If you thought Okay Kaya was taking liberties to question Dolly Parton on her last record, 2022’s SAP, then gird yourself for the targets on Kaya Wilkins’ fourth LP. “Picture This” begins by asking the listener to imagine themselves as “Sisyphus as a health-nut geologist” who is, once and for all, going to push that damn rock to the top. And the rock doesn’t like it one bit! “Who is this man with his clammy hands/And why is he defying/Gravity?” she sings from the once-victorious stone’s perspective. The 34-year-old Norwegian-American musician is here to rewrite the Greek myths, one nimble flip turning a 3000-year-old story into a neat wink about the fantasy of seizing control of one’s life; of conquering not just your health, but nature and fate. Better still, Wilkins doesn’t draw attention to how genuinely funny the lyrics are (“You want to be like your daddy/A rolling stone/Gain some speed and lose control,” she consoles the rock), instead all but smothering her run-on verses—sung in a head voice that suggests she’s low on oxygen—in languid, Moon Safari-worthy stardust.
If Camus wrote that we must imagine the perpetually failing Sisyphus as happy, Wilkins’ unburdened hero has to be experiencing some degree of delusion. Smaller, similarly blinkered battles between man and nature play out across Oh My God – That’s So Me. The title phrase comes from the last song, the folky hymnal “The Art of Poetry,” in which someone looks at the moon and, “struck by familiarity,” utters it out loud. To fluttery woodwinds and loudening strings, Wilkins repeats the phrase over and over, seemingly captivated and a little horrified by the banality of seeing nature as nothing more than a mirror and a meme. Written and self-recorded on her new home on an island off Oslo only accessible by boat, Oh My God comes from a physical place of detachment, but puts a more organic spin on Wilkins’ usual lyrical Verfremdungseffekt. No longer does she leave lacerating lines suspended in mid-air, like a knife dangling off the edge of a table; her observations about contemporary states of distraction and detachment come wreathed in compassion and close focus.

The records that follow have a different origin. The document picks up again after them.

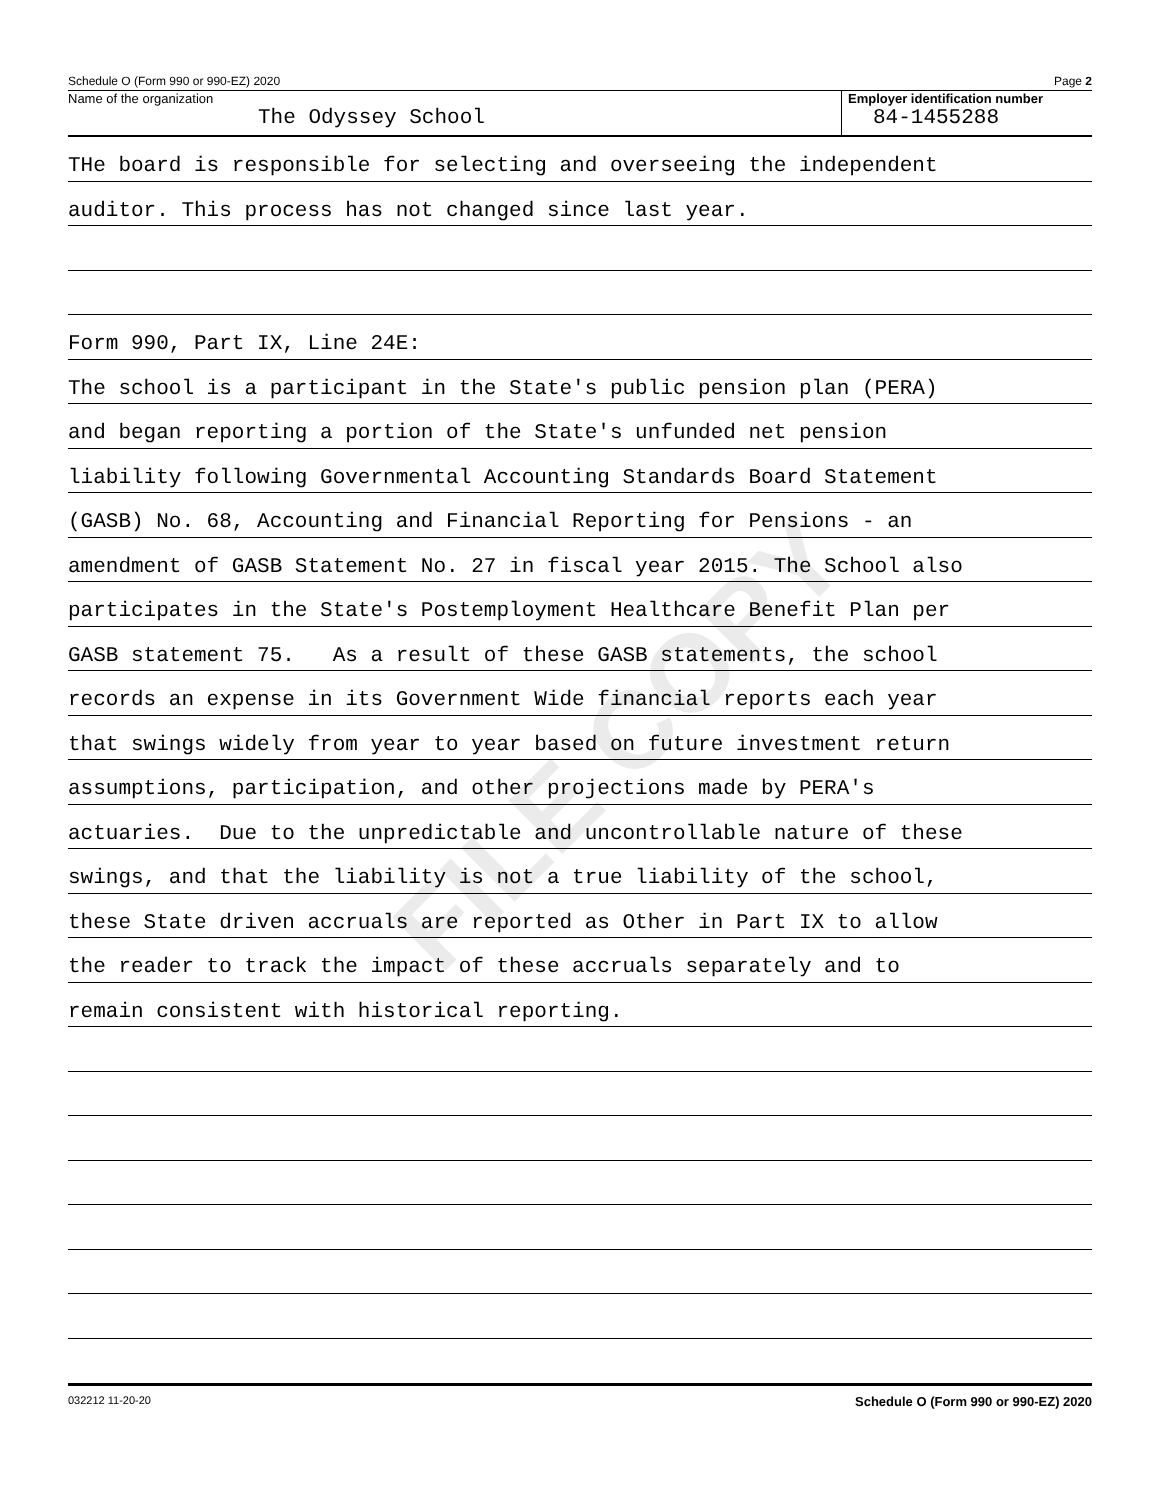FILE COPY
Schedule O (Form 990 or 990-EZ) 2020 Page 2
Name of the organization
The Odyssey School
Employer identification number
84-1455288
THe board is responsible for selecting and overseeing the independent
auditor. This process has not changed since last year.
Form 990, Part IX, Line 24E:
The school is a participant in the State's public pension plan (PERA)
and began reporting a portion of the State's unfunded net pension
liability following Governmental Accounting Standards Board Statement
(GASB) No. 68, Accounting and Financial Reporting for Pensions - an
amendment of GASB Statement No. 27 in fiscal year 2015. The School also
participates in the State's Postemployment Healthcare Benefit Plan per
GASB statement 75. As a result of these GASB statements, the school
records an expense in its Government Wide financial reports each year
that swings widely from year to year based on future investment return
assumptions, participation, and other projections made by PERA's
actuaries. Due to the unpredictable and uncontrollable nature of these
swings, and that the liability is not a true liability of the school,
these State driven accruals are reported as Other in Part IX to allow
the reader to track the impact of these accruals separately and to
remain consistent with historical reporting.
032212 11-20-20 Schedule O (Form 990 or 990-EZ) 2020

Without in any way lecturing about getting back to the land, there is the sense here that, somewhere along the line, humankind’s priorities have gone askew. No matter: They might yet be gently danced back onto the right track. In sublime standout “The Groke,” Wilkins coins her own myth of a stalking, wintry menace who’s either a sort of SAD selkie or the personification of the climate crisis—you decide—and writes her a theme tune: Miles-funky woodwind and woodblocks, strings with cartoonishly sharp verve, a chorus line intoning the hellhound’s name with a camp severity that implies you’d better watch your back. (While it doesn’t sound like U.S. Girls’ “4 American Dollars,” it nails the throwback brief just as expertly.)